Ao descrever a principal suspeita que recai sobre os expoentes da Lava Jato, o relatório suscita o enquadramento de Moro, Deltan e Hardt em peculato.
O ministro Luís Felipe Salomão, o corregedor nacional de Justiça, decretou o afastamento de Gabriela Hardt de suas funções na Justiça Federal do Paraná, em decisão monocrática. Nesta terça, 16, por maioria, o Conselho derrubou a medida.
A PF descreve que, entre 2016 e 2019, Moro, Hardt e Deltan teriam promovido desvios ‘por meio de um conjunto de atos comissivos e omissivos’. Para ilustrar o documento distribuído a todos os conselheiros do CNJ que estão julgando a Lava Jato e seus personagens, um gráfico que exibe o ‘fluxo de eventos’ descritos na hipótese criminal.
Segundo a PF, o fluxograma traduz como Moro, Deltan e Hardt teriam agido para que valores de acordo de colaboração e leniência fossem repassados à Petrobrás, para que a estatal pagasse multa de acordo nos Estados Unidos. Parte desse dinheiro seria repatriada e direcionada a uma fundação privada.
A Polícia Federal resumiu a dinâmica com uma pesada acusação aos quadros da Lava Jato, “A ideia de combate à corrupção foi transformada em uma espécie de “cash back” para interesses privados.”

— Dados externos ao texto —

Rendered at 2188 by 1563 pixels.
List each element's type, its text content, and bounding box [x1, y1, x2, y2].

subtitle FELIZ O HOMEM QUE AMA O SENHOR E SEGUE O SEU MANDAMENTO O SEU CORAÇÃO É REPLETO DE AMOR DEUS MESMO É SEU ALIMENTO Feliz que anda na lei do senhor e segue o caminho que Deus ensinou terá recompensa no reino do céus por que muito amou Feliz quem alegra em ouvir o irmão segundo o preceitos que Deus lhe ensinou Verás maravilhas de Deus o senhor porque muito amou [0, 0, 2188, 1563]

No centro da suspeita de suposto conluio para o desvio da multa da Petrobrás, a Polícia Federal sustenta que Moro, então juiz titular da 13.ª Vara Criminal Federal de Curitiba, ‘foi o responsável por instaurar, voluntariamente, o processo sigiloso para permitir o repasse não questionado de valores’ para a Petrobrás. Moro rebate. ‘Mera ficção.’
À época, segundo o documento, os investigados já sabiam das apurações dos EUA sobre a petrolífera e tinham a ‘intenção de promover o direcionamento’ de parte da multa que seria aplicada à empresa ‘vítima’ de delitos que a Lava Jato descobriu - corrupção, lavagem de dinheiro e cartel das gigantes da construção, no período entre 2003 e 2014.

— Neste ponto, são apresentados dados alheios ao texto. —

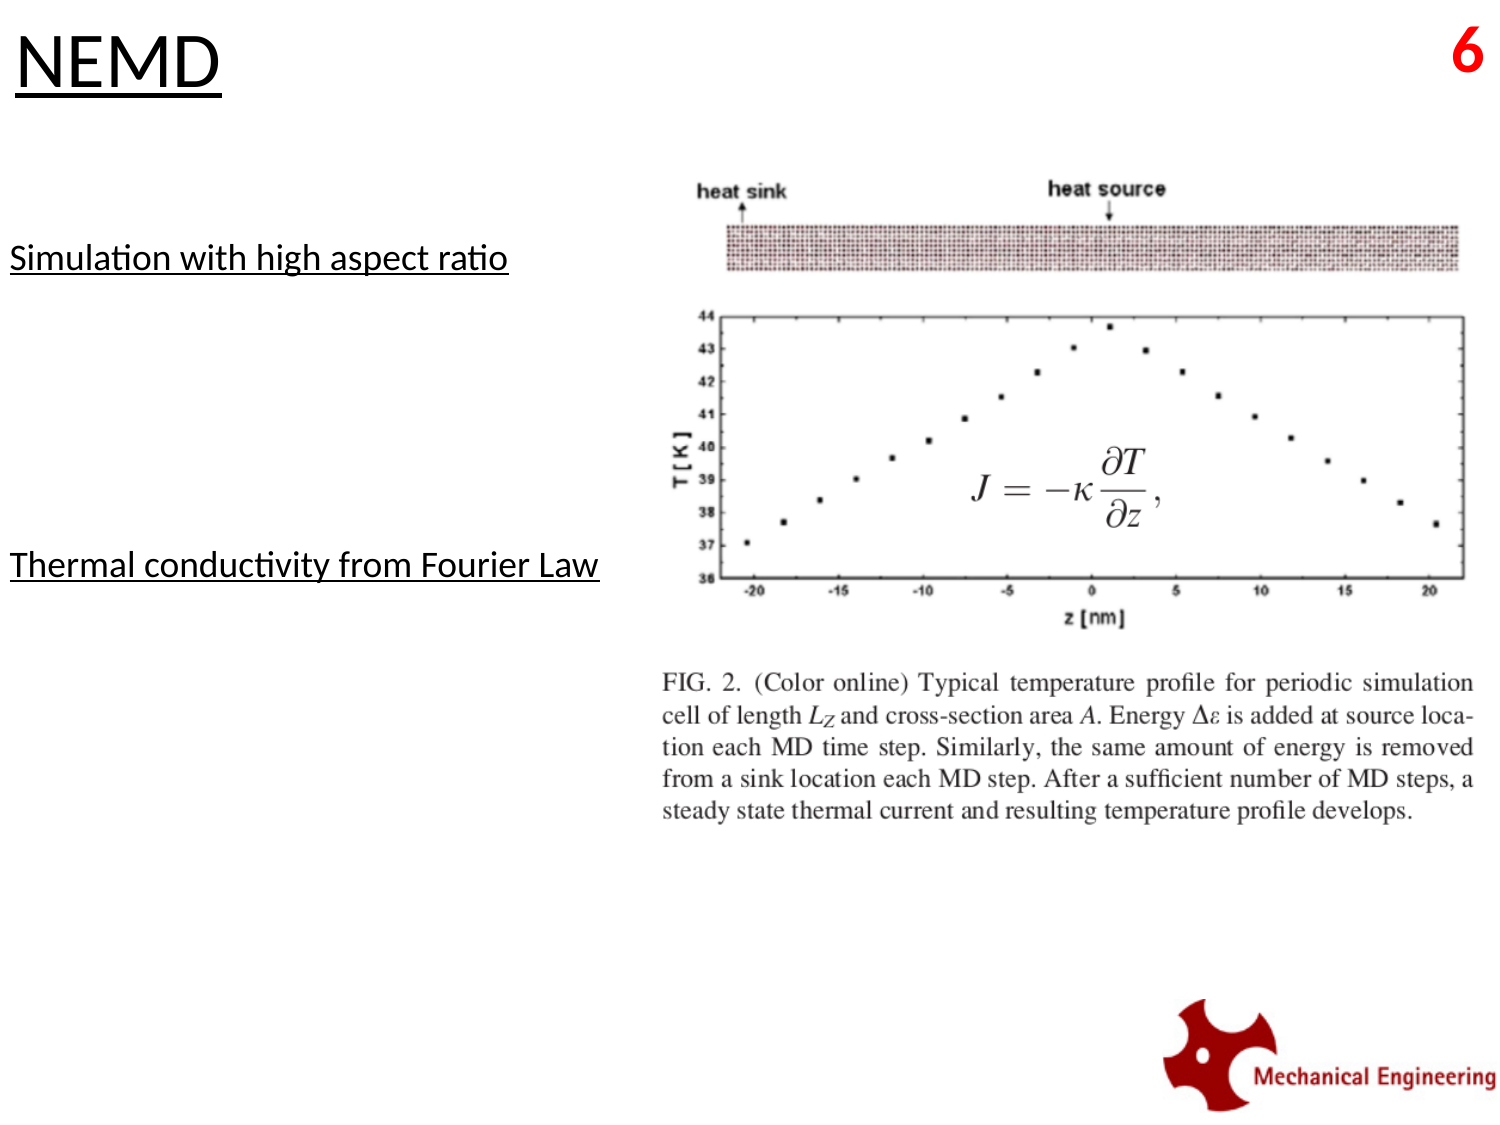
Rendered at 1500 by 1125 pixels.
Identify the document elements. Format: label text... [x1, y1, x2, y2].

text_box 6 [1436, 0, 1500, 93]
title NEMD [0, 0, 1500, 150]
title Simulation with high aspect ratio [0, 195, 661, 315]
picture [641, 154, 1491, 856]
title Thermal conductivity from Fourier Law [0, 502, 631, 623]
picture [1162, 999, 1497, 1113]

A juíza Gabriela Hardt foi citada por ter homologado, em 2019, o acordo que previa o repasse dos recursos para a fundação da Lava Jato - iniciativa que acabou barrada pelo Supremo Tribunal Federal. A imputação foi o que pesou mais para o decreto de afastamento da magistrada, ato monocrático de Salomão derrubado pelo CNJ.
Sobre a conduta de Deltan - cujas ações não são alvo do CNJ, vez que o órgão analisa exclusivamente a conduta de magistrados - a PF aponta ‘interesses bem concretos no direcionamento dos valores’ para a fundação privada.

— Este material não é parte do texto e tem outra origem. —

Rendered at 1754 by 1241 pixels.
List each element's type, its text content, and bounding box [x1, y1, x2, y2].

Segundo o relatório, os objetivos da fundação da Lava Jato já eram indicativo de ‘ações com foco no protagonismo pessoal, o que favorecia a ‘projeção individual, inclusive no campo político’.
“A pessoalidade de todo esse esforço foi posteriormente concretizada pela migração do então juiz Sérgio Moro e do então procurador Deltan Dallagnol para a atividade político-partidária”, assinala o relatório.
Outras hipóteses criminais e o ‘dolo’ dos agentes
A hipótese de peculato-desvio é a principal. As demais exposições versam sobre outras condutas necessárias para que a ‘destinação dos recursos e a subsequente tentativa de direcioná-los a interesses privados fosse possível’.
O documento explica que essas outras hipóteses indicam situações que podem ser analisadas separadamente, caso se desconsidere o ‘dolo específico de desviar recursos’. Em razão de falta de informações sobre a suposta intenção dos agentes envolvidos, as condutas poderiam ser enquadradas em outros tipos penais, e, por isso, são listadas separadamente no documento que norteia o julgamento da Lava Jato.
A Corregedoria mergulhou nos achados da inspeção realizada por Luís Felipe Salomão na 13.ª Vara Criminal Federal de Curitiba e na sede do Tribunal Regional Federal da 4.ª Região - o tribunal de apelação da Lava Jato, situado em Porto Alegre. O relatório aponta situações que podem ser aprofundadas em uma eventual apuração criminal.
Segundo a PF, em alguns episódios, a apuração não identificou o ‘elemento volitivo’ que levou os envolvidos a praticarem certos atos. Ou seja, a correição não conseguiu constatar a ‘consciência’ dos investigados ‘em relação à conjunção das práticas em um fim específico - a ‘tentativa do desvio em si’.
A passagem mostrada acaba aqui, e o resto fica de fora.